De acordo com Peter Mackenzie, Diretor de Resposta a Incidentes da Sophos, os atacantes do AvosLocker instalaram o AnyDesk no modo de segurança, tentaram desabilitar os componentes das soluções que rodam neste formato e, em seguida, executaram o ransomware no modo seguro. Isso cria um cenário no qual os invasores têm controle remoto total sobre todas as máquinas que configuraram com AnyDesk, enquanto a organização-alvo provavelmente tem o acesso remoto bloqueado para esses computadores. A equipe não tinha visto esses componentes utilizados para ransomware e certamente nunca não juntos.
“A mensagem para as equipes de segurança de TI que enfrentam esse tipo de ataque é que, mesmo que o ransomware falhe na execução, até que eles limpem todos os rastros da implantação do AnyDesk dos invasores em cada máquina afetada, elas permanecerão expostas, pois os invasores têm acesso à rede da organização e pode bloqueá-la novamente a qualquer momento”, completa o executivo
O processo de implantação de ransomware
Os pesquisadores da Sophos responsáveis por investigar a implantação do ransomware descobriram que a sequência principal começa com invasores que utilizam o PDQ Deploy para executar um script em lote chamado “love.bat”, “update.bat” ou “lock.bat” nas máquinas-alvo. O script emite e implementa uma série de comandos que preparam os dispositivos para o lançamento do ransomware e, em seguida, se reinicia no modo de segurança.

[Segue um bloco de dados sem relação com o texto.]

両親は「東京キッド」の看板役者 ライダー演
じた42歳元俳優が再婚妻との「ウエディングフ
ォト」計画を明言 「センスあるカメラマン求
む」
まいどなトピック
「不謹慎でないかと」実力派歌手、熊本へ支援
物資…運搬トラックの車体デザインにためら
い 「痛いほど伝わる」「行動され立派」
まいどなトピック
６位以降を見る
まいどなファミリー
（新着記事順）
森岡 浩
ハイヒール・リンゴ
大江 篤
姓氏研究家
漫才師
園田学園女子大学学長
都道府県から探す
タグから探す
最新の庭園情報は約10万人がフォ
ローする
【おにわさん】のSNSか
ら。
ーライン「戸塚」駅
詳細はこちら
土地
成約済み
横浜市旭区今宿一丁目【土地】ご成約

A sequência de comando leva aproximadamente cinco segundos para ser executada e inclui o seguinte:
•Desativação dos serviços de atualização do Windows e Windows Defender;
•Tentativa de desativação dos componentes de soluções de software de segurança comercial que podem ser executados no modo de segurança;
•Instalação da ferramenta legítima de administração remota AnyDesk e configuração para ser executada no modo de segurança enquanto estiver conectada à rede, o que garante comando e controle contínuos por parte do invasor;
•Configuração de uma nova conta com detalhes de login automático e, em seguida, conexão ao controlador de domínio de destino para acesso remoto e execução do ransomware, chamada update.exe.
“As técnicas usadas pelo AvosLocker são simples, porém muito inteligentes. Elas garantem que o ransomware tenha uma melhor chance de rodar no modo de segurança e permitem que os invasores mantenham o acesso remoto às máquinas durante o ataque”, comenta Mackenzie. “A Sophos relatou que Snatch e BlackMatter implementaram a técnica, no entanto, nenhum dos grupos de ransomware tentou instalar um aplicativo subsequente, como AnyDesk, para comando e controle das máquinas no modo de segurança. Acreditamos que esta é a primeira vez que um ataque assim ocorre”, conclui o executivo.